━━━━━ Extracted entries

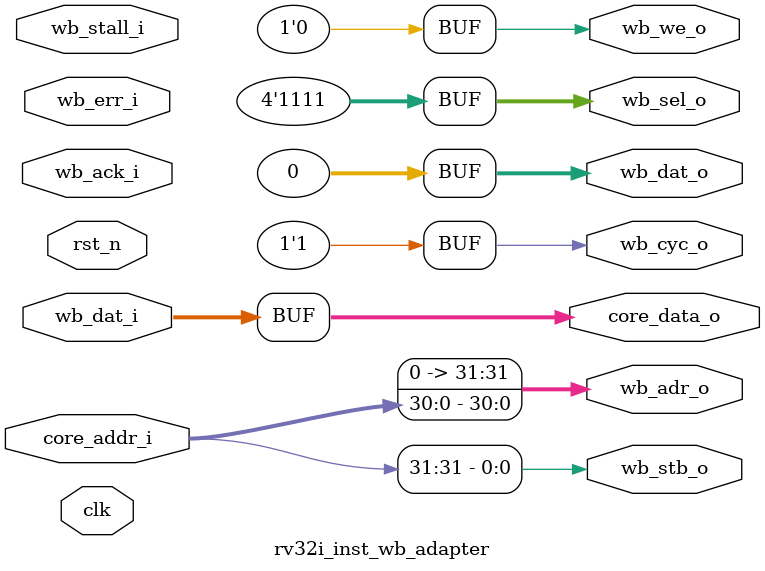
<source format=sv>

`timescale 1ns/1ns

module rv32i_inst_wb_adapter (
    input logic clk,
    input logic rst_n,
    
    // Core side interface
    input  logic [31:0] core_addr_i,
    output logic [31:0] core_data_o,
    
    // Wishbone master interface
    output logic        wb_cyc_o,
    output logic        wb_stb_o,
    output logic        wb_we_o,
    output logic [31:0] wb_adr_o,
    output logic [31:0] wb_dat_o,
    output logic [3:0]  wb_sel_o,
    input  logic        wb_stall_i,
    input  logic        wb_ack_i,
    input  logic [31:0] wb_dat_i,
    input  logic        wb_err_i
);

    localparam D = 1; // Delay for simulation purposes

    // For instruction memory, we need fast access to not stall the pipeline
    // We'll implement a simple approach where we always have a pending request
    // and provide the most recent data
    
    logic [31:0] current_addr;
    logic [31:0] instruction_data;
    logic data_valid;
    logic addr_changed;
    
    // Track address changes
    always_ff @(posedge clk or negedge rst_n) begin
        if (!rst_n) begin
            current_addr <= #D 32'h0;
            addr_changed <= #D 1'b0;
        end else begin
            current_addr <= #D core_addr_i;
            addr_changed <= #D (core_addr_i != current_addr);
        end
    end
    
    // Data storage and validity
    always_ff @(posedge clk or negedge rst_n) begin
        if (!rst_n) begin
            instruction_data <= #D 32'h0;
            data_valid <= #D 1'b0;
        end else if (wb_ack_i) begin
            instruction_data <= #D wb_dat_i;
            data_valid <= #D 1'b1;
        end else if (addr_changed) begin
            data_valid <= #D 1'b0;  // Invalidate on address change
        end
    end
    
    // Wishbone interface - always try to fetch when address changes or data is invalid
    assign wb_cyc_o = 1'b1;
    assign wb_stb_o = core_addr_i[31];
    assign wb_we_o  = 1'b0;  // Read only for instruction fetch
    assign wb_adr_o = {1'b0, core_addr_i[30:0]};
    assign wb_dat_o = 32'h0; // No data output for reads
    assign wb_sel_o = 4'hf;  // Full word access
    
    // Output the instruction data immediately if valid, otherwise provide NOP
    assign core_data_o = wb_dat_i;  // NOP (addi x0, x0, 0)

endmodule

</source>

━━━━━━━━━━

§ **Task objective**:
In the listing above, find the line with "addr_changed <= #D (core_addr_i" and the line with "data_valid <= #D 1'b1;"; output exactly those lines and all lines between them.

§ **Solution to the exercise**:
            addr_changed <= #D (core_addr_i != current_addr);
        end
    end
    
    // Data storage and validity
    always_ff @(posedge clk or negedge rst_n) begin
        if (!rst_n) begin
            instruction_data <= #D 32'h0;
            data_valid <= #D 1'b0;
        end else if (wb_ack_i) begin
            instruction_data <= #D wb_dat_i;
            data_valid <= #D 1'b1;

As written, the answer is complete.